BEGIN Raw data

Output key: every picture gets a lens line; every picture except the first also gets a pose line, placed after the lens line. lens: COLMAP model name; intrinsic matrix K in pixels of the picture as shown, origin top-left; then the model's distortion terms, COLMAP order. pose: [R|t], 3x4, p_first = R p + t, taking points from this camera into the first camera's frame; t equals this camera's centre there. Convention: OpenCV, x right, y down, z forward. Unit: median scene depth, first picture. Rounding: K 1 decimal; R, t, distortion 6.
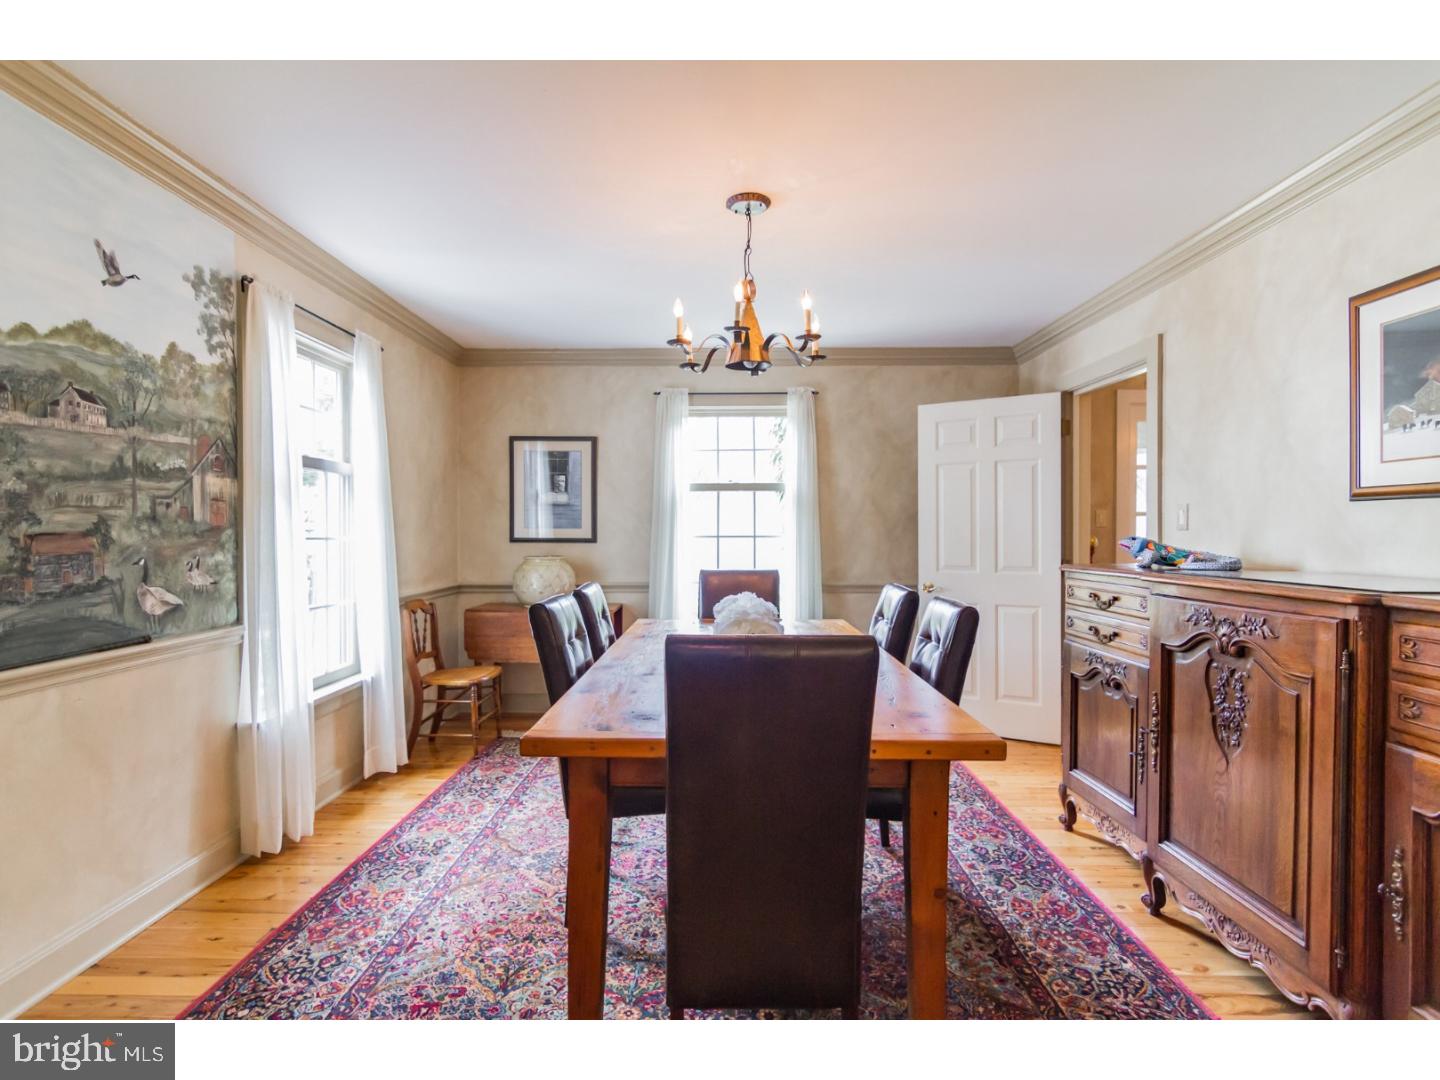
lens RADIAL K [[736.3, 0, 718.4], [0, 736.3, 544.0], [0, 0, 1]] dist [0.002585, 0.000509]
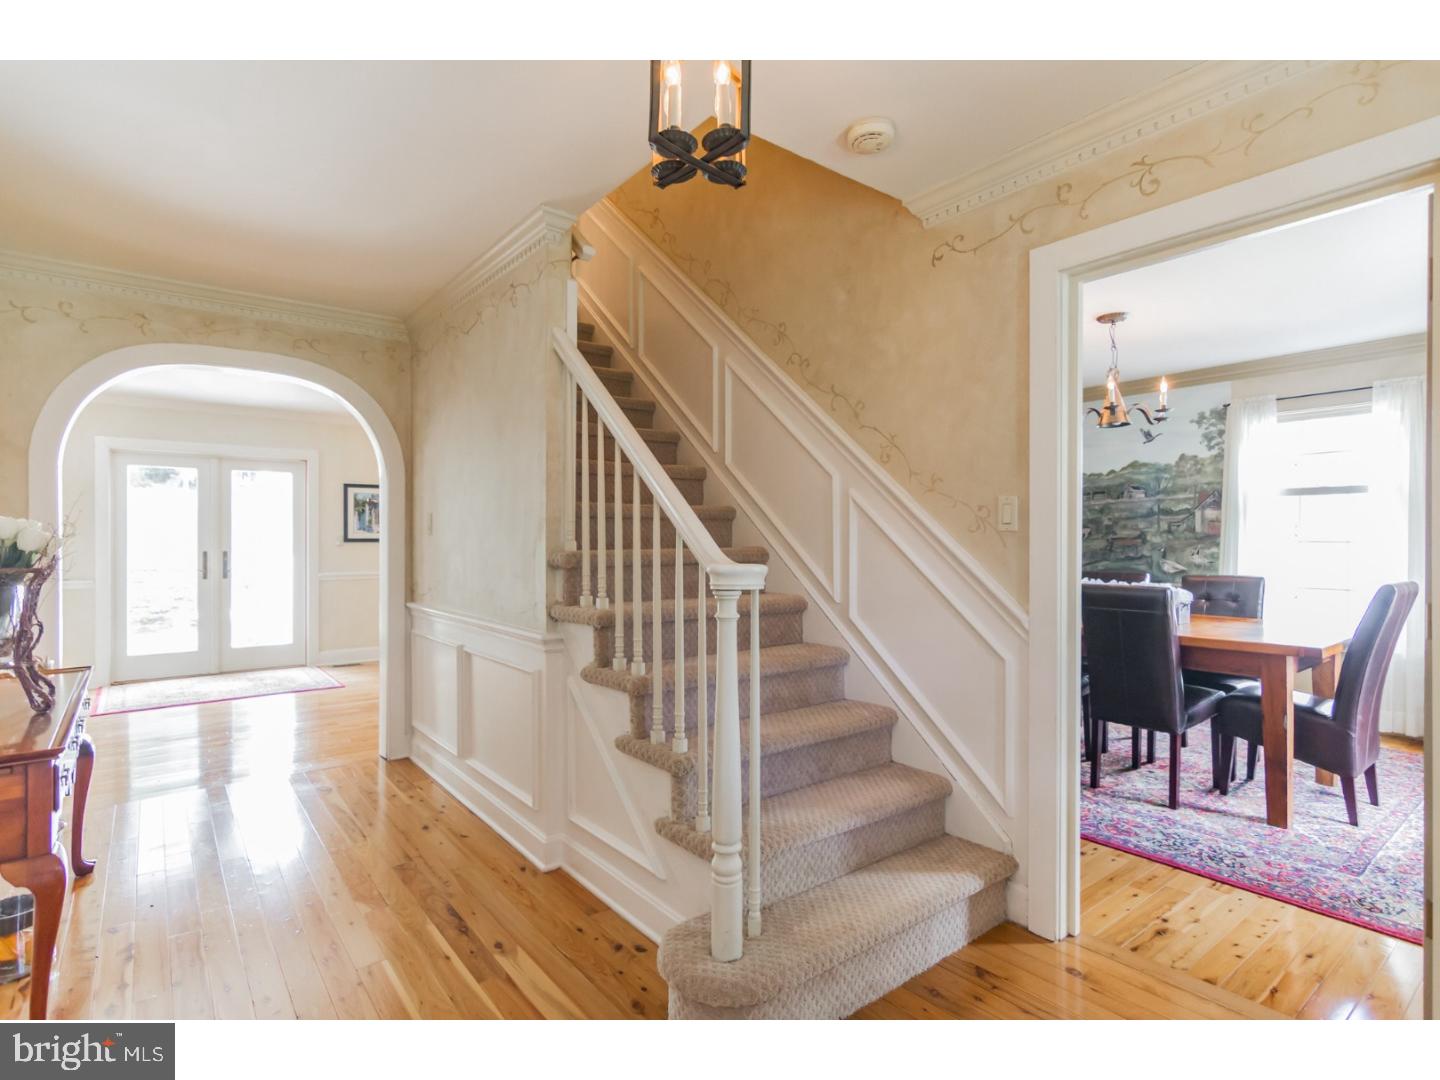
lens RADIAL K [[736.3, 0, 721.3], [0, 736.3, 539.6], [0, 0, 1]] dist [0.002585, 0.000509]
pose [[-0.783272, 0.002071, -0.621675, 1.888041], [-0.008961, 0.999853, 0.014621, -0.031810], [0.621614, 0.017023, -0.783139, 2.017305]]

END Raw data

* Exercise directions
Would you set down each line of the listing above exactly, apart from the pictures?

* Answer to the problem
Output key: every picture gets a lens line; every picture except the first also gets a pose line, placed after the lens line. lens: COLMAP model name; intrinsic matrix K in pixels of the picture as shown, origin top-left; then the model's distortion terms, COLMAP order. pose: [R|t], 3x4, p_first = R p + t, taking points from this camera into the first camera's frame; t equals this camera's centre there. Convention: OpenCV, x right, y down, z forward. Unit: median scene depth, first picture. Rounding: K 1 decimal; R, t, distortion 6.
lens RADIAL K [[736.3, 0, 718.4], [0, 736.3, 544.0], [0, 0, 1]] dist [0.002585, 0.000509]
lens RADIAL K [[736.3, 0, 721.3], [0, 736.3, 539.6], [0, 0, 1]] dist [0.002585, 0.000509]
pose [[-0.783272, 0.002071, -0.621675, 1.888041], [-0.008961, 0.999853, 0.014621, -0.031810], [0.621614, 0.017023, -0.783139, 2.017305]]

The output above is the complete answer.